Problem description:
What is needed here is an exact reprint of every record below.

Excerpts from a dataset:
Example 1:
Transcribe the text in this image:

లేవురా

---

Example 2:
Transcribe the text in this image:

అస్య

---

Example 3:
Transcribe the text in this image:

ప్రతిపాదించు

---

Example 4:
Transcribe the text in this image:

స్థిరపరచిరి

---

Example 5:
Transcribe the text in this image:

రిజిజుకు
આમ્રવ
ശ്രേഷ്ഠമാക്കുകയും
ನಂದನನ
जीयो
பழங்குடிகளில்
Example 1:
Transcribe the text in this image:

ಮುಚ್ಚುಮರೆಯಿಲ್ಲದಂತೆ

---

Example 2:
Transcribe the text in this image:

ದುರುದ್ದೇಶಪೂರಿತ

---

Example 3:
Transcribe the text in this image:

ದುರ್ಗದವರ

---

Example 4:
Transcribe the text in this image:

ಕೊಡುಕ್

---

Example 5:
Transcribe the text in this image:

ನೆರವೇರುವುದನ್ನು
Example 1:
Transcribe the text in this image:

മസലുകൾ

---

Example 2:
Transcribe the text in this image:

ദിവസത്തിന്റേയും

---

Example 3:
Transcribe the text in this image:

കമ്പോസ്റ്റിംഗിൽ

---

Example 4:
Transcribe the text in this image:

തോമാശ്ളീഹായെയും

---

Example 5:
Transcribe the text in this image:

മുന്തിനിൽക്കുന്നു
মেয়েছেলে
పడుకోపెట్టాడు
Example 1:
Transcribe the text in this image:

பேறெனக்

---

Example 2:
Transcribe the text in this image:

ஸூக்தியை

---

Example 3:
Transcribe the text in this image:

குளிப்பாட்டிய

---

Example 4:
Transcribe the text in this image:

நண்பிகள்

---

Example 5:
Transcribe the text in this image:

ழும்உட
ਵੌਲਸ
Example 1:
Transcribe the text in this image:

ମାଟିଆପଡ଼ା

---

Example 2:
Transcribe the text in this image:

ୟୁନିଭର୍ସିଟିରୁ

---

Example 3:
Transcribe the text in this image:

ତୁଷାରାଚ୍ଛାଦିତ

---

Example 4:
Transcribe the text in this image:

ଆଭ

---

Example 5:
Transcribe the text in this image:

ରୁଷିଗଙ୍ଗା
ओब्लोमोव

Task solution:
Example 1:
Transcribe the text in this image:

లేవురా

---

Example 2:
Transcribe the text in this image:

అస్య

---

Example 3:
Transcribe the text in this image:

ప్రతిపాదించు

---

Example 4:
Transcribe the text in this image:

స్థిరపరచిరి

---

Example 5:
Transcribe the text in this image:

రిజిజుకు
આમ્રવ
ശ്രേഷ്ഠമാക്കുകയും
ನಂದನನ
जीयो
பழங்குடிகளில்
Example 1:
Transcribe the text in this image:

ಮುಚ್ಚುಮರೆಯಿಲ್ಲದಂತೆ

---

Example 2:
Transcribe the text in this image:

ದುರುದ್ದೇಶಪೂರಿತ

---

Example 3:
Transcribe the text in this image:

ದುರ್ಗದವರ

---

Example 4:
Transcribe the text in this image:

ಕೊಡುಕ್

---

Example 5:
Transcribe the text in this image:

ನೆರವೇರುವುದನ್ನು
Example 1:
Transcribe the text in this image:

മസലുകൾ

---

Example 2:
Transcribe the text in this image:

ദിവസത്തിന്റേയും

---

Example 3:
Transcribe the text in this image:

കമ്പോസ്റ്റിംഗിൽ

---

Example 4:
Transcribe the text in this image:

തോമാശ്ളീഹായെയും

---

Example 5:
Transcribe the text in this image:

മുന്തിനിൽക്കുന്നു
মেয়েছেলে
పడుకోపెట్టాడు
Example 1:
Transcribe the text in this image:

பேறெனக்

---

Example 2:
Transcribe the text in this image:

ஸூக்தியை

---

Example 3:
Transcribe the text in this image:

குளிப்பாட்டிய

---

Example 4:
Transcribe the text in this image:

நண்பிகள்

---

Example 5:
Transcribe the text in this image:

ழும்உட
ਵੌਲਸ
Example 1:
Transcribe the text in this image:

ମାଟିଆପଡ଼ା

---

Example 2:
Transcribe the text in this image:

ୟୁନିଭର୍ସିଟିରୁ

---

Example 3:
Transcribe the text in this image:

ତୁଷାରାଚ୍ଛାଦିତ

---

Example 4:
Transcribe the text in this image:

ଆଭ

---

Example 5:
Transcribe the text in this image:

ରୁଷିଗଙ୍ଗା
ओब्लोमोव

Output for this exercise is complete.